In the field of solar cells, harvesting the energy of UV and IR photons is essential to achieve higher solar conversion efficiency (SCE) and decreasing the negative impacts of UV and IR photons such as the generation of extra heat and the degradation of solar cell materials. The commercial Si-solar module can reach high photon conversion efficiency in the visible and NIR region, however, the photon energy in the UV and IR region are mostly not utilized. Several approaches have been proposed to combine multiple dyes and quantum dots to achieve a broad wavelength coverage, but the added complexity in manufacturing the solar cells creates an economic barrier to use these approaches. In most the studies, wavelength shifting materials were directly applied to the top or bottom of the solar cells [1, 2]. Considering the simplicity of applying retrofitted coatings to the cover glass of solar modules in contrast to changing the structure and the fabrication processes of solar cells, we developed a multifunctional thin film that can be directly applied to the solar modules to increase the power output.
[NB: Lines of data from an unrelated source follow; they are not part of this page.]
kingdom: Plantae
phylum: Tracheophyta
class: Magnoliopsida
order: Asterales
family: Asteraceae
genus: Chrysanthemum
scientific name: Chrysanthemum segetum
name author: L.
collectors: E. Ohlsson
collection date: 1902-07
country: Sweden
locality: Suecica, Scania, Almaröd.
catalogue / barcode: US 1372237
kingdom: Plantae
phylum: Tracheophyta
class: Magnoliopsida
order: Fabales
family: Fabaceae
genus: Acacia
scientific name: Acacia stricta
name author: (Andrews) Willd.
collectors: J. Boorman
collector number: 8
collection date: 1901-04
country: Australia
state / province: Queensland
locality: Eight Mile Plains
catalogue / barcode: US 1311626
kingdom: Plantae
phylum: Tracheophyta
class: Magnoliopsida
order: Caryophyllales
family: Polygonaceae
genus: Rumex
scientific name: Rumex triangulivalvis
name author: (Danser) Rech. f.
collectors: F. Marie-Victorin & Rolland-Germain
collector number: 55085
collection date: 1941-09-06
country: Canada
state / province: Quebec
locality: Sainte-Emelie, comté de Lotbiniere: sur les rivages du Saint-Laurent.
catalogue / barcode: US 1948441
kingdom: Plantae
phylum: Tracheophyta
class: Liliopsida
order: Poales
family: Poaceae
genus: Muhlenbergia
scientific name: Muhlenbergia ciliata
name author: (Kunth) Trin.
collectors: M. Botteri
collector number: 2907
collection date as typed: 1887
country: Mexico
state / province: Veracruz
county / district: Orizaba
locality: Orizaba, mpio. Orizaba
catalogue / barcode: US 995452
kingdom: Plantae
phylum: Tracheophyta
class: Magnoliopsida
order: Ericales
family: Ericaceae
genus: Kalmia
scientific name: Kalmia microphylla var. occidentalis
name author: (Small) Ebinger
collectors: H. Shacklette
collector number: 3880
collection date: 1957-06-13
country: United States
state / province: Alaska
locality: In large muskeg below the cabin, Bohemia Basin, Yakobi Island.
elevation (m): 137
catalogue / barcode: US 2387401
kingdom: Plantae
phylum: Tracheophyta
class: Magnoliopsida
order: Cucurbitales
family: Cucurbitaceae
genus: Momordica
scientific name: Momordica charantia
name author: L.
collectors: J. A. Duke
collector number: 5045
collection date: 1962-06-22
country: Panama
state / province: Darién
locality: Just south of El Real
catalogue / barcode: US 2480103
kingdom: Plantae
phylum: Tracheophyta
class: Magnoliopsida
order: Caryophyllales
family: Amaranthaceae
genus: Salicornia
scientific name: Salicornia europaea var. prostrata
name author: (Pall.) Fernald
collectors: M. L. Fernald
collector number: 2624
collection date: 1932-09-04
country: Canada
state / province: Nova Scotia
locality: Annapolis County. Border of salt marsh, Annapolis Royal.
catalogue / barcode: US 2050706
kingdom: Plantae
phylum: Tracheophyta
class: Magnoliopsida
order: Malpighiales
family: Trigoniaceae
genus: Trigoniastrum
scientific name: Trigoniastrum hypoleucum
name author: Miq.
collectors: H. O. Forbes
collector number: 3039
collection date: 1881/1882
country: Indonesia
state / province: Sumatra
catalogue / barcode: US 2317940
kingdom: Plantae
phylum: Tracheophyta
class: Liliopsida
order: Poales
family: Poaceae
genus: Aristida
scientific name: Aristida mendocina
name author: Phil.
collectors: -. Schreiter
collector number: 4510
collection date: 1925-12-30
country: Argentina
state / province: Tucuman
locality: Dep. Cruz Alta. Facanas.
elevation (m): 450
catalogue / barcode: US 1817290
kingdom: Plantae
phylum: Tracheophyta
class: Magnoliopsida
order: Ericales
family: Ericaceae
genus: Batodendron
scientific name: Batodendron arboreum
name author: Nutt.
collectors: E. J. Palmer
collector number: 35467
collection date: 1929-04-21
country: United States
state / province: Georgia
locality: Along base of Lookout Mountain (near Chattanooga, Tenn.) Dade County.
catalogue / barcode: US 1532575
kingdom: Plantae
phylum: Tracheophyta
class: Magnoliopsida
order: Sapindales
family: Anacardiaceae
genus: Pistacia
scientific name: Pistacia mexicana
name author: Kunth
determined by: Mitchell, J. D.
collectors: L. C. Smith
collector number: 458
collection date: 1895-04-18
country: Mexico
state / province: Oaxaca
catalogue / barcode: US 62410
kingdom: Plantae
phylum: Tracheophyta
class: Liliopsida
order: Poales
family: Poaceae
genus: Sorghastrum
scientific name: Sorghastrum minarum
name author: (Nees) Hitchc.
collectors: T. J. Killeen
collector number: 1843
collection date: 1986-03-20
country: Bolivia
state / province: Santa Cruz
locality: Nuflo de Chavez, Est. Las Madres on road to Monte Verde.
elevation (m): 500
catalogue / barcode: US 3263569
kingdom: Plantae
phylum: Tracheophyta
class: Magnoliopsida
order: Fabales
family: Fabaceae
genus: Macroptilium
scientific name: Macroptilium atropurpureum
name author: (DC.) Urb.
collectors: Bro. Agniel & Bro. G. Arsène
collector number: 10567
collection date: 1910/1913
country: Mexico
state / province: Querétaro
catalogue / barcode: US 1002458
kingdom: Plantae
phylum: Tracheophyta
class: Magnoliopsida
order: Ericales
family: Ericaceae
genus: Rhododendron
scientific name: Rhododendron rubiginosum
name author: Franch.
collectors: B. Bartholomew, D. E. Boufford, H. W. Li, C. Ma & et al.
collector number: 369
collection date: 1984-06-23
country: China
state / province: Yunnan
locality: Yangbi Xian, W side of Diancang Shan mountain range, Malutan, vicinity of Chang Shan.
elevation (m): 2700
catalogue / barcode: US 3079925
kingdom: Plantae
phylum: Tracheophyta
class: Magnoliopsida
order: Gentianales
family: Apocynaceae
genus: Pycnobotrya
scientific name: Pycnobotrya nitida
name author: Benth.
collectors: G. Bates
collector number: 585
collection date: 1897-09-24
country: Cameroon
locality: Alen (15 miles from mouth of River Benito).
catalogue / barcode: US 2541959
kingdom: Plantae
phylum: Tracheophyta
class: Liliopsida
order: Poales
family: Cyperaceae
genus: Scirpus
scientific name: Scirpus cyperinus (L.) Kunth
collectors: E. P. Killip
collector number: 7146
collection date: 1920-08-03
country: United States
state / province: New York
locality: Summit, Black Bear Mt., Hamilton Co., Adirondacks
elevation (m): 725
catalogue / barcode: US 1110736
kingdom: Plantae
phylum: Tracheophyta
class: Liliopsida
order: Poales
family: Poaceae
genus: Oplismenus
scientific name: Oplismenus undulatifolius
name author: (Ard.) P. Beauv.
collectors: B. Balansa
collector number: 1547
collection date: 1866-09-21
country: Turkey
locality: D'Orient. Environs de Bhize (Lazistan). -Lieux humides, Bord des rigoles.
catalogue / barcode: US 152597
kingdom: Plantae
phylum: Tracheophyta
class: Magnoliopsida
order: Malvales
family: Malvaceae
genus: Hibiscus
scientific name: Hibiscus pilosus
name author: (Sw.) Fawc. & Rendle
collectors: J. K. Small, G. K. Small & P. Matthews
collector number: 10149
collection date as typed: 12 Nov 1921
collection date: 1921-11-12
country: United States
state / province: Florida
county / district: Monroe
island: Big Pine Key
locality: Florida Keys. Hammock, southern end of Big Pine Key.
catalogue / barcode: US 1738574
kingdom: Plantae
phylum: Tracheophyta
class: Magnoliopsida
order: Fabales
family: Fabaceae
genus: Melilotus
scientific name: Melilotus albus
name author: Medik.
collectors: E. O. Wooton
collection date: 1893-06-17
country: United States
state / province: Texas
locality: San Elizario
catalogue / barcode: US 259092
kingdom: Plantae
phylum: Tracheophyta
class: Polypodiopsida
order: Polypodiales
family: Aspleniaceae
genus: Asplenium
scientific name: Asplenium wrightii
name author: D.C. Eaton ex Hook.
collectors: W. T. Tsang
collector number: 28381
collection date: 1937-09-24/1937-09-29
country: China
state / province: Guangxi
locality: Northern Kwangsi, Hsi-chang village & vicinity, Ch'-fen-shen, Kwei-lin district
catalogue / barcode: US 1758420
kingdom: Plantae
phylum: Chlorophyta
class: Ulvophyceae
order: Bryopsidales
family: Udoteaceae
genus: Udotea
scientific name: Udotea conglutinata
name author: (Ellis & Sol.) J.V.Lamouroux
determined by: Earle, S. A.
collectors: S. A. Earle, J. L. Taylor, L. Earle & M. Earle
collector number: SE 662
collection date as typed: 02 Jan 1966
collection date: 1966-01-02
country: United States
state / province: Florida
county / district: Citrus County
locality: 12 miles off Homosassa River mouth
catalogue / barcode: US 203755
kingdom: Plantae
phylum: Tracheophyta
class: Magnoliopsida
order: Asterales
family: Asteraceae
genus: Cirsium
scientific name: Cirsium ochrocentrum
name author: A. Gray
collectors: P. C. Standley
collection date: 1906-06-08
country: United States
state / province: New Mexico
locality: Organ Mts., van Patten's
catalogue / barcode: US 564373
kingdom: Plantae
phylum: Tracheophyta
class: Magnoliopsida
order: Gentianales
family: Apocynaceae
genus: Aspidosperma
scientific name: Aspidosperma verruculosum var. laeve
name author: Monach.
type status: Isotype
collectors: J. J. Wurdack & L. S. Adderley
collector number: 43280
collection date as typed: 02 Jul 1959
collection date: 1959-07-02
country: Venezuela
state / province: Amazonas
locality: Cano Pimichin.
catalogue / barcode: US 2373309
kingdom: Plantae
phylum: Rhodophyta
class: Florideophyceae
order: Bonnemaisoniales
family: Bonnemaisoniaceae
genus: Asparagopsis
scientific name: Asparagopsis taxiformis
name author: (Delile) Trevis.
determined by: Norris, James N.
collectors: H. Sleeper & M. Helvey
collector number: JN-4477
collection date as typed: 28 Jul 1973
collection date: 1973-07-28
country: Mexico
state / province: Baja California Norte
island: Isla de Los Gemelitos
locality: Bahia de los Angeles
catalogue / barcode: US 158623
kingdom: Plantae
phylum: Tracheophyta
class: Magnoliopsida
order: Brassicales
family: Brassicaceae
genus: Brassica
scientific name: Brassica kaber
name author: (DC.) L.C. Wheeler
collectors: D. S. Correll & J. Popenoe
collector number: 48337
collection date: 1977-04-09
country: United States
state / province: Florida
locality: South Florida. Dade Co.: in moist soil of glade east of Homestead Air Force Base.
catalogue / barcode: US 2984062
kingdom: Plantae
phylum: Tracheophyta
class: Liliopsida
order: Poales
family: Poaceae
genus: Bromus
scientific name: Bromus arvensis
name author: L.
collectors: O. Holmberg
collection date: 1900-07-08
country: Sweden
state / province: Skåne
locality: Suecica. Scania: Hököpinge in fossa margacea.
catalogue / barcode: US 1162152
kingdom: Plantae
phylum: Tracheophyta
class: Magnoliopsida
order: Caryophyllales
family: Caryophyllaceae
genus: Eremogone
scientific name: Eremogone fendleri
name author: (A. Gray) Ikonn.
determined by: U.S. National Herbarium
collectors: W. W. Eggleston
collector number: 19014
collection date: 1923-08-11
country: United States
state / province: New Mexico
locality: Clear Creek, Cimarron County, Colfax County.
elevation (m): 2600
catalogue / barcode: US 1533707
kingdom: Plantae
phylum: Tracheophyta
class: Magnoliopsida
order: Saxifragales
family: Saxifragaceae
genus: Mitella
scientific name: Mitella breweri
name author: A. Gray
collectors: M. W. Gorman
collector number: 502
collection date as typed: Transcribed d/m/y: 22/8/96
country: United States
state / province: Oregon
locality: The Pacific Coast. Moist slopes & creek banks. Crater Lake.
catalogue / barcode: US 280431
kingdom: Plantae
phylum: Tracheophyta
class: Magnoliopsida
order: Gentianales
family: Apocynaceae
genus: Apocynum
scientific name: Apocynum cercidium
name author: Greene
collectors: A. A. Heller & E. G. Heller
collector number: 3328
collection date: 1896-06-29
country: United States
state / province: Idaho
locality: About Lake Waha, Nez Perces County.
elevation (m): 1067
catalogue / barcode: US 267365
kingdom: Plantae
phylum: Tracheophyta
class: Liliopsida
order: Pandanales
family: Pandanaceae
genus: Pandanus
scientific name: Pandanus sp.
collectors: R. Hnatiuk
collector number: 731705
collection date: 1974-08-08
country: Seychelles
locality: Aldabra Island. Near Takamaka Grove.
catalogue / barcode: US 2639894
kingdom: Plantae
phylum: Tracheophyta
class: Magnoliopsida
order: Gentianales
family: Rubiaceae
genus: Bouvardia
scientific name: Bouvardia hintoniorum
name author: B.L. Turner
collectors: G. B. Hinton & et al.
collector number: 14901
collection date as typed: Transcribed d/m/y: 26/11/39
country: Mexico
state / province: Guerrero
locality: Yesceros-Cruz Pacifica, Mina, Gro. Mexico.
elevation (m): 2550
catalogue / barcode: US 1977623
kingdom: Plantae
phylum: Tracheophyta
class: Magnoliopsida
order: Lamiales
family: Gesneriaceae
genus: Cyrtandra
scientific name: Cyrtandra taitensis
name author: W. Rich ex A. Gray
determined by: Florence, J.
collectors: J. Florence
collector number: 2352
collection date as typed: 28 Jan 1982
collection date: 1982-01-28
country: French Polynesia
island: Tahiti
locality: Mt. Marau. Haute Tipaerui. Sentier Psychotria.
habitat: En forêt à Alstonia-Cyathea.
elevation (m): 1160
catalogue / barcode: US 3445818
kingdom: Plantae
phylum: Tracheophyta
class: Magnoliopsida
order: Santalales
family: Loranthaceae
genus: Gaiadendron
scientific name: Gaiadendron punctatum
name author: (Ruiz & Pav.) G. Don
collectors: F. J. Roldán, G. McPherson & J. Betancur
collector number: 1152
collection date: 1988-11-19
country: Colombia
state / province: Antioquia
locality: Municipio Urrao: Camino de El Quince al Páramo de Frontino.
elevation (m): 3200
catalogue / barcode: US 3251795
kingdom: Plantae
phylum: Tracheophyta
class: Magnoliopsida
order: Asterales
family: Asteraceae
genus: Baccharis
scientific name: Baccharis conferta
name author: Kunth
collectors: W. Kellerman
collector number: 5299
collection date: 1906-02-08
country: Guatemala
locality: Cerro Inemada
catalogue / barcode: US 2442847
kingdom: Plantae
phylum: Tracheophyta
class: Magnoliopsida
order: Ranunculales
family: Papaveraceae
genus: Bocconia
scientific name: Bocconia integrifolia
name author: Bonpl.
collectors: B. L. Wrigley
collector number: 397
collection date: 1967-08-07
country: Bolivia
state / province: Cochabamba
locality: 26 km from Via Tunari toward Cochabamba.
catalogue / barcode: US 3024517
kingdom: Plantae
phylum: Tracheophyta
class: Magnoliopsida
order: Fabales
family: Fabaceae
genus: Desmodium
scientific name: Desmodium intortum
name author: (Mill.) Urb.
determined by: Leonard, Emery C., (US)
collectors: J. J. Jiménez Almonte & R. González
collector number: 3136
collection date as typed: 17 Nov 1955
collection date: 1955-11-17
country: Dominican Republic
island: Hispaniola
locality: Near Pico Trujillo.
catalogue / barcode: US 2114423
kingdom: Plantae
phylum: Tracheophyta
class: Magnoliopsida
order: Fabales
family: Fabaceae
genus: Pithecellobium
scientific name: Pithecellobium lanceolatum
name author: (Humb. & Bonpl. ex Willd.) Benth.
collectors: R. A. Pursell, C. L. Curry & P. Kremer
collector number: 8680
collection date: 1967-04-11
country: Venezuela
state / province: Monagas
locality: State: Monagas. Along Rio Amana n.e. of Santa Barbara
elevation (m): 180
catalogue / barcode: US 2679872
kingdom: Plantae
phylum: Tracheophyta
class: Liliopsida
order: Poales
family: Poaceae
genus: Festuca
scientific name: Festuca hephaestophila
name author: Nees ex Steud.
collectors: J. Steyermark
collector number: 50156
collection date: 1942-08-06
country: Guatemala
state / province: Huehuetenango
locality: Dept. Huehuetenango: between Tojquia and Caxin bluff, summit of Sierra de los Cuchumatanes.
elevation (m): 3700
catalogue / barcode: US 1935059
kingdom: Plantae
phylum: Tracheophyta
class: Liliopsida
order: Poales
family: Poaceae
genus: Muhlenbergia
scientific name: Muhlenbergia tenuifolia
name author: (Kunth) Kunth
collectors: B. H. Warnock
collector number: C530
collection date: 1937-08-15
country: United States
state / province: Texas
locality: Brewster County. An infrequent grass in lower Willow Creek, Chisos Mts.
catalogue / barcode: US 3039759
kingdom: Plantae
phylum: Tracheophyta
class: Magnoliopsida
This multifunctional thin film is capable of wavelength shifting and reflection reduction at the same time. These thin films were fabricated using functional nanoparticles from scalable nanomanufacturing processes . The relation between the enhanced SCE of mc-Si solar cells and the micro- and nanostructures of the thin films was investigated experimentally along with optical modeling in this study.
1. B.S. Richards, “Luminescent layers for enhanced silicon solar cell performance: Down-conversion.” Solar Energy Materials & Solar Cells, vol. 90, 2006, pp. 1189-1207.
2. A. Shalav, et al. “Luminescent layers for enhanced silicon solar cell performance: Up-conversion.” Solar Energy Materials and Solar Cells, vol. 91, 2007, pp. 829-842.
3. He, Yujuan, et al. “Continuous, Size and Shape-Control Synthesis of Hollow Silica Nanoparticles Enabled by a Microreactor-Assisted Rapid Mixing Process.” Nanotechnology, vol. 28, no. 23, 2017, p. 235602.